Trained at the Reconstructionist Rabbinical College, seminary prepared him for this work not only scripturally but temperamentally.
“At RRC I learned how to meditate to have a clear mind, to check my own ego and reactions, and to form and articulate a more or less consistent world view, with tons of doubt and contradictions built in, of course.”
If a secular approach could get the job done Pollack might’ve become a lawyer instead of a rabbi, but educating people to the problem of corruption alone is insufficient. Polling shows that 96 percent of those asked want to change the way elections are funded, but also that 91 percent don’t think anything will ever change. Pollack is bringing what he calls “an irrational spirituality” into the discussion about money in politics, which he feels is dominated by “hyper-rational cynicism.”
For that reason he says it was a “no-brainer” to join in a “moral fusion” under the umbrella of the Poor People’s Campaign into a coalition with Movement of Immigrant Leaders in Pennsylvania and the Coalition to End Death By Incarceration — an organization working to end Life Without Parole in Pennsylvania. On May 21, Pollack along with five other rabbis, including Mordechai Liebling, director of RRC’s Social Justice Organizing Program, were arrested at the state capitol.

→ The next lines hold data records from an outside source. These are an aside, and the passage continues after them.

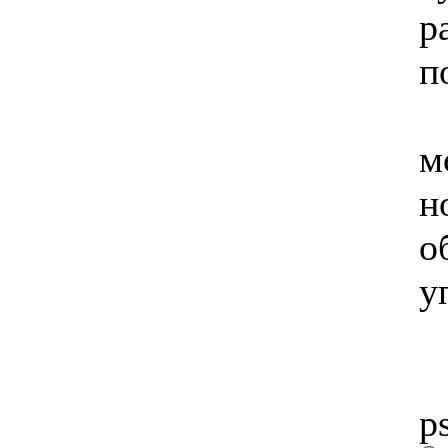
р
п
м
н
о
у
p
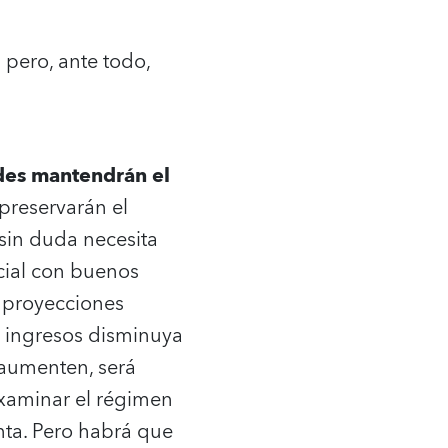
pero, ante todo,
ades mantendrán el
 preservarán el
 sin duda necesita
cial con buenos
s proyecciones
os ingresos disminuya
 aumenten, será
 examinar el régimen
enta. Pero habrá que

Rabbi Pollack is unconcerned that “moral fusion” might be interpreted as a dilution of the precepts of Judaism. He’s been inspired by the writings of Shalom Center founder and director Arthur Waskow on the long traditions in Judaism of both disobedience and nonviolent direct action, and especially draws on the wisdom of Rabbi Abraham Joshua Heschel from whom he received three key concepts: No religion is an island, we live in an interconnected world, and it’s an issue of pragmatism at the end of the day.
“Intersectionality is building that beloved community,” said Pollack, “even if we only agree on 20 percent of issues.”
Pollack does not treat corrupt Jewish legislators any differently than non-Jews.
“But I carry more disappointment,” he admitted. “I expect more from them, whether that’s fair or not is a different question.”